Manuel Castiñeiras

Personal information
- Full name: Manuel Castiñeiras Porto
- Date of birth: 7 August 1979 (age 45)
- Place of birth: Compostela, Spain
- Height: 1.85 m (6 ft 1 in)
- Position(s): Centre-back

Senior career*
- Years: Team / Apps / (Gls)
- 1998–2001: Compostela B
- 2001–2004: Compostela / 79 / (0)
- 2004–2006: Eibar / 76 / (0)
- 2006–2007: Tenerife / 11 / (0)
- 2007–2010: Racing Ferrol / 53 / (0)
- 2010–2011: Cerceda / 19 / (1)
- 2011–2015: Compostela / 65 / (2)
- Total:  / 303 / (3)

= Manuel Castiñeiras =

Spanish footballer

Manuel Castiñeiras Porto (born 7 August 1979) is a Spanish retired footballer who played as a central defender.

==Club career==
Born in Santiago de Compostela, A Coruña, Castiñeiras' career was mainly associated with local SD Compostela. He represented them in four levels of Spanish football, the highest being Segunda División.

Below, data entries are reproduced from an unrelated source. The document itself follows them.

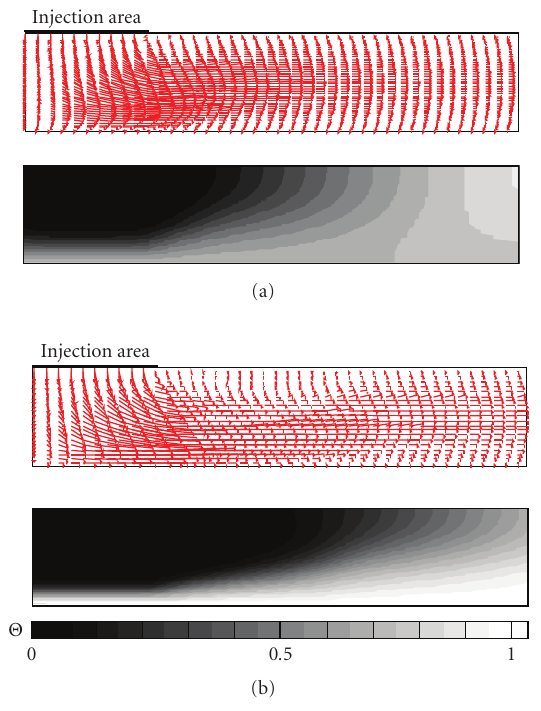
Figure 4: Velocity and temperature distributions in stationary disk at h/D i = 0 . 10, (a) Re = 360, (b) Re = 2000. narrow channel, there is no e ff ect of disk rotation on heat transfer rate on its plate. On the contrary, the heat transfer rate is intensified by the disk rotation for the channel with the wide distance, as seen in Figure 5(b). The corresponding numerical results in the r − z cross-section of the disk are illustrated in Figures 6 and 7 at h/D i = 0 . 05 and 0.10, respectively. (a) and (b) in each figure correspond to the results of the velocity and thermal distributions, respectively. It is observed that the velocity and thermal fields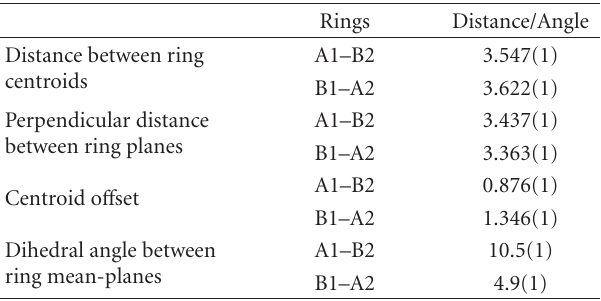
Table 3: Geometrical details ( ˚A, ◦ ) of the intramolecular π - π interactions between L A and L B ligands for complex 1 · 2MeOH.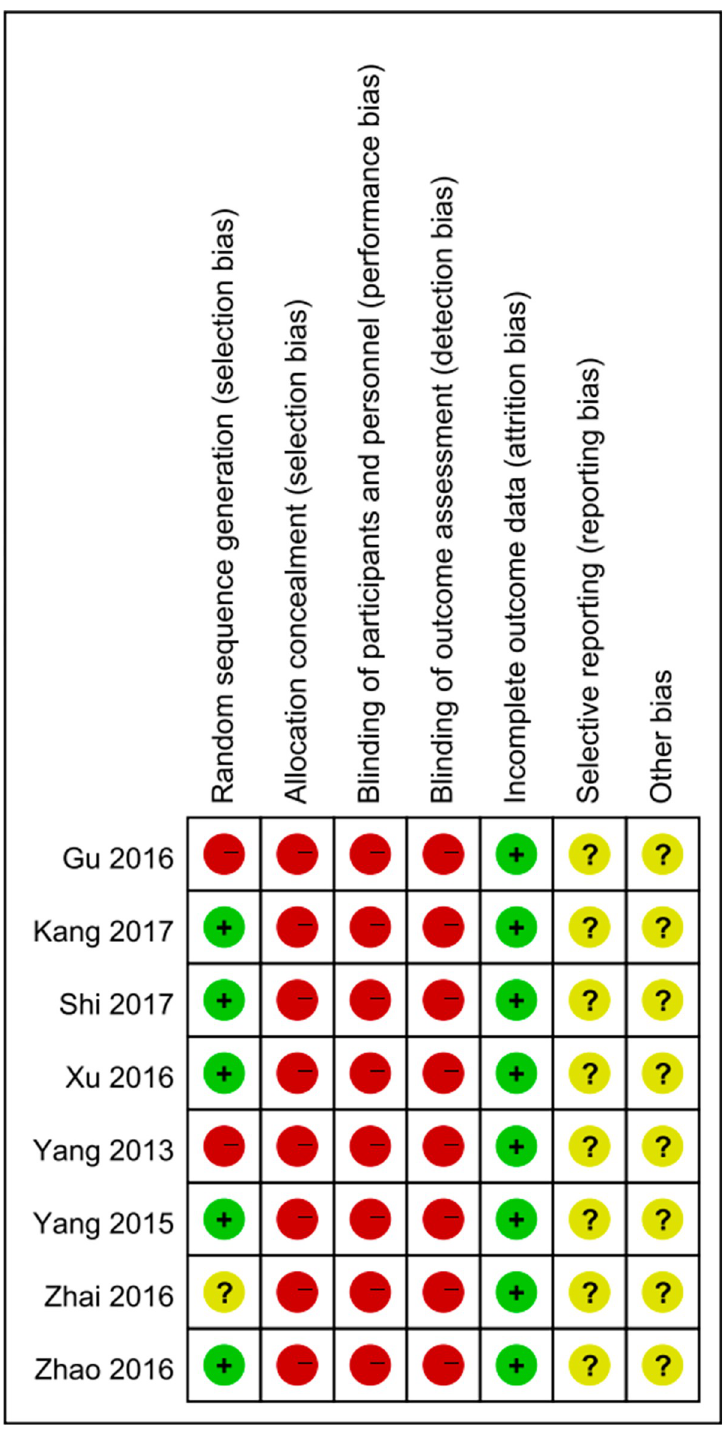
Fig 2. The risk of bias of all included studies. The red represents high risk; the green represents low risk; the yellow represents unclear risk.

Other than the Galicians, in that tier Castiñeiras also played for SD Eibar, CD Tenerife and Racing de Ferrol, for a total of 138 matches over five seasons. On 30 January 2015, the 35-year-old Compostela captain accepted to retire so that newly-signed Yacine Qasmi could be registered by the Royal Spanish Football Federation; he joined the club's organigram immediately afterwards.